::: SOURCE DATA :::
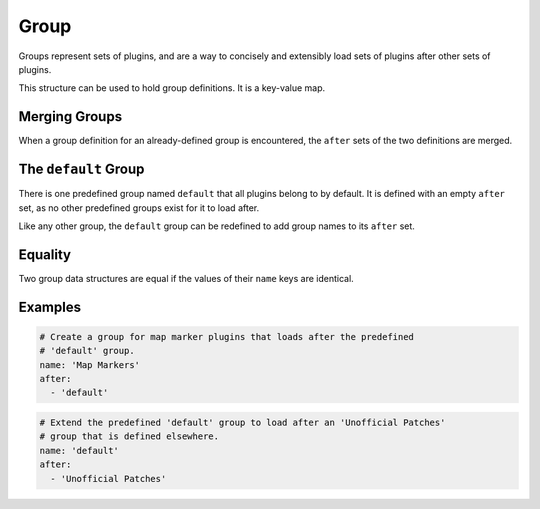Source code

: Group
=====

Groups represent sets of plugins, and are a way to concisely and extensibly
load sets of plugins after other sets of plugins.

This structure can be used to hold group definitions. It is a key-value map.

.. describe:: name

  ``string``

  **Required.** A case-sensitive name that identifies the group.

.. describe:: after

  ``string set``

  The names of groups that this group loads after. Group names are
  case-sensitive. If undefined, the set is empty. The named groups must be
  defined when LOOT sorts plugins, but they don't need to be defined in the same
  metadata file.

  Sorting errors will occur if:

  - A group loads after another group that does not exist.
  - Group loading is cyclic (e.g. A loads after B and B loads after A).

Merging Groups
--------------

When a group definition for an already-defined group is encountered, the
``after`` sets of the two definitions are merged.

The ``default`` Group
---------------------

There is one predefined group named ``default`` that all plugins belong to by
default. It is defined with an empty ``after`` set, as no other predefined
groups exist for it to load after.

Like any other group, the ``default`` group can be redefined to add group names
to its ``after`` set.

Equality
--------

Two group data structures are equal if the values of their ``name`` keys are identical.

Examples
--------

.. code-block:: yaml

  # Create a group for map marker plugins that loads after the predefined
  # 'default' group.
  name: 'Map Markers'
  after:
    - 'default'

.. code-block:: yaml

  # Extend the predefined 'default' group to load after an 'Unofficial Patches'
  # group that is defined elsewhere.
  name: 'default'
  after:
    - 'Unofficial Patches'
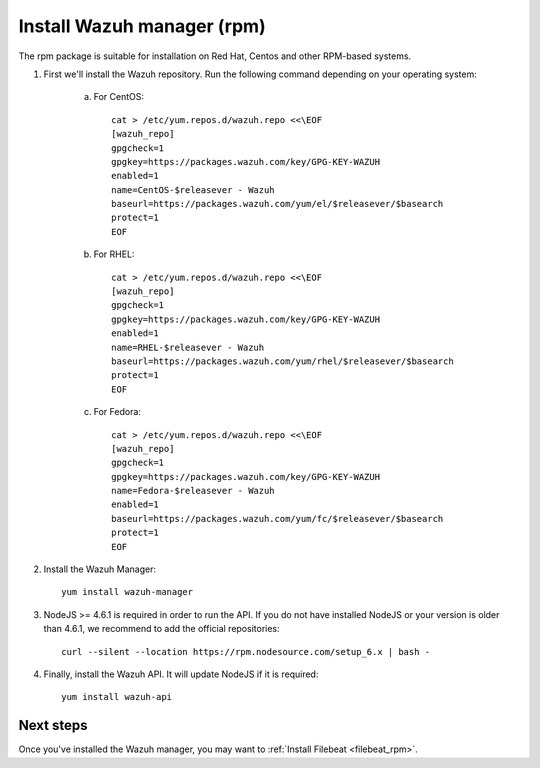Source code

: .. _wazuh_server_rpm:

Install Wazuh manager (rpm)
===============================

The rpm package is suitable for installation on Red Hat, Centos and other RPM-based systems.

1. First we'll install the Wazuh repository. Run the following command depending on your operating system:

    a) For CentOS::

        cat > /etc/yum.repos.d/wazuh.repo <<\EOF
        [wazuh_repo]
        gpgcheck=1
        gpgkey=https://packages.wazuh.com/key/GPG-KEY-WAZUH
        enabled=1
        name=CentOS-$releasever - Wazuh
        baseurl=https://packages.wazuh.com/yum/el/$releasever/$basearch
        protect=1
        EOF

    b) For RHEL::

        cat > /etc/yum.repos.d/wazuh.repo <<\EOF
        [wazuh_repo]
        gpgcheck=1
        gpgkey=https://packages.wazuh.com/key/GPG-KEY-WAZUH
        enabled=1
        name=RHEL-$releasever - Wazuh
        baseurl=https://packages.wazuh.com/yum/rhel/$releasever/$basearch
        protect=1
        EOF

    c) For Fedora::

        cat > /etc/yum.repos.d/wazuh.repo <<\EOF
        [wazuh_repo]
        gpgcheck=1
        gpgkey=https://packages.wazuh.com/key/GPG-KEY-WAZUH
        name=Fedora-$releasever - Wazuh
        enabled=1
        baseurl=https://packages.wazuh.com/yum/fc/$releasever/$basearch
        protect=1
        EOF

2. Install the Wazuh Manager::

	yum install wazuh-manager

3. NodeJS >= 4.6.1 is required in order to run the API. If you do not have installed NodeJS or your version is older than 4.6.1, we recommend to add the official repositories::

	curl --silent --location https://rpm.nodesource.com/setup_6.x | bash -

4. Finally, install the Wazuh API. It will update NodeJS if it is required::

	yum install wazuh-api

Next steps
----------

Once you've installed the Wazuh manager, you may want to :ref:`Install Filebeat <filebeat_rpm>`.

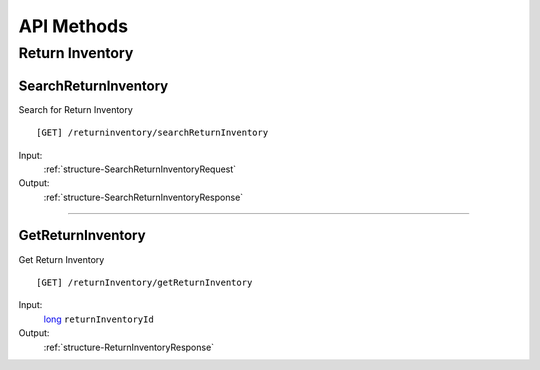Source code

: ###########
API Methods
###########

Return Inventory
================

.. _method-SearchReturnInventory:

SearchReturnInventory 
---------------------

Search for Return Inventory

::

    [GET] /returninventory/searchReturnInventory 
    
Input: 
  :ref:`structure-SearchReturnInventoryRequest`

Output:
  :ref:`structure-SearchReturnInventoryResponse`

----

.. _method-GetReturnInventory:

GetReturnInventory
------------------

Get Return Inventory

::

    [GET] /returnInventory/getReturnInventory

Input: 
    long_ ``returnInventoryId`` 

Output:
  :ref:`structure-ReturnInventoryResponse`


.. _long: https://docs.microsoft.com/en-us/dotnet/api/system.int64?view=netcore-3.1
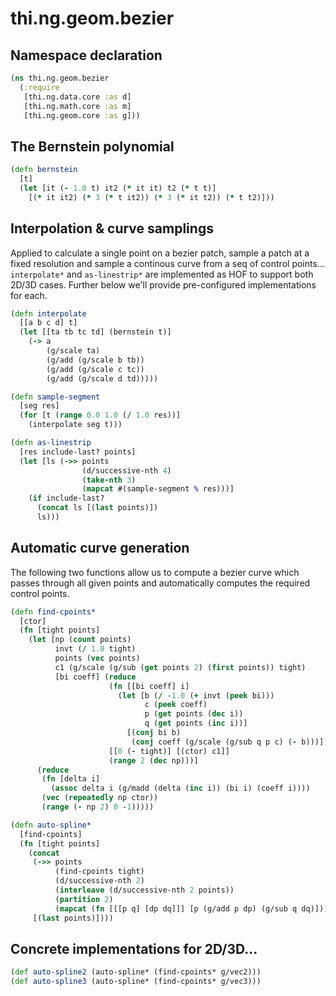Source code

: * thi.ng.geom.bezier
** Namespace declaration
#+BEGIN_SRC clojure :tangle babel/src-cljx/thi/ng/geom/bezier.cljx
  (ns thi.ng.geom.bezier
    (:require
     [thi.ng.data.core :as d]
     [thi.ng.math.core :as m]
     [thi.ng.geom.core :as g]))
#+END_SRC
** The Bernstein polynomial
#+BEGIN_SRC clojure :tangle babel/src-cljx/thi/ng/geom/bezier.cljx
(defn bernstein
  [t]
  (let [it (- 1.0 t) it2 (* it it) t2 (* t t)]
    [(* it it2) (* 3 (* t it2)) (* 3 (* it t2)) (* t t2)]))
#+END_SRC
** Interpolation & curve samplings
     Applied to calculate a single point on a bezier patch, sample a patch
     at a fixed resolution and sample a continous curve from a seq of
     control points... =interpolate*= and =as-linestrip*= are
     implemented as HOF to support both 2D/3D cases. Further below
     we'll provide pre-configured implementations for each.
#+BEGIN_SRC clojure :tangle babel/src-cljx/thi/ng/geom/bezier.cljx
  (defn interpolate
    [[a b c d] t]
    (let [[ta tb tc td] (bernstein t)]
      (-> a
          (g/scale ta)
          (g/add (g/scale b tb))
          (g/add (g/scale c tc))
          (g/add (g/scale d td)))))

  (defn sample-segment
    [seg res]
    (for [t (range 0.0 1.0 (/ 1.0 res))]
      (interpolate seg t)))

  (defn as-linestrip
    [res include-last? points]
    (let [ls (->> points
                  (d/successive-nth 4)
                  (take-nth 3)
                  (mapcat #(sample-segment % res)))]
      (if include-last?
        (concat ls [(last points)])
        ls)))
#+END_SRC
** Automatic curve generation
     The following two functions allow us to compute a bezier curve
     which passes through all given points and automatically computes
     the required control points.
#+BEGIN_SRC clojure :tangle babel/src-cljx/thi/ng/geom/bezier.cljx
  (defn find-cpoints*
    [ctor]
    (fn [tight points]
      (let [np (count points)
            invt (/ 1.0 tight)
            points (vec points)
            c1 (g/scale (g/sub (get points 2) (first points)) tight)
            [bi coeff] (reduce
                        (fn [[bi coeff] i]
                          (let [b (/ -1.0 (+ invt (peek bi)))
                                c (peek coeff)
                                p (get points (dec i))
                                q (get points (inc i))]
                            [(conj bi b)
                             (conj coeff (g/scale (g/sub q p c) (- b)))]))
                        [[0 (- tight)] [(ctor) c1]]
                        (range 2 (dec np)))]
        (reduce
         (fn [delta i]
           (assoc delta i (g/madd (delta (inc i)) (bi i) (coeff i))))
         (vec (repeatedly np ctor))
         (range (- np 2) 0 -1)))))

  (defn auto-spline*
    [find-cpoints]
    (fn [tight points]
      (concat
       (->> points
            (find-cpoints tight)
            (d/successive-nth 2)
            (interleave (d/successive-nth 2 points))
            (partition 2)
            (mapcat (fn [[[p q] [dp dq]]] [p (g/add p dp) (g/sub q dq)])))
       [(last points)])))
#+END_SRC
** Concrete implementations for 2D/3D...
#+BEGIN_SRC clojure :tangle babel/src-cljx/thi/ng/geom/bezier.cljx
(def auto-spline2 (auto-spline* (find-cpoints* g/vec2)))
(def auto-spline3 (auto-spline* (find-cpoints* g/vec3)))
#+END_SRC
:::
* WHAT THE EXERCISE ASKS: Every line in the records above that contains the word "spline" should be copied out.

* OUTPUT OF THE EXERCISE:
  (defn auto-spline*
(def auto-spline2 (auto-spline* (find-cpoints* g/vec2)))
(def auto-spline3 (auto-spline* (find-cpoints* g/vec3)))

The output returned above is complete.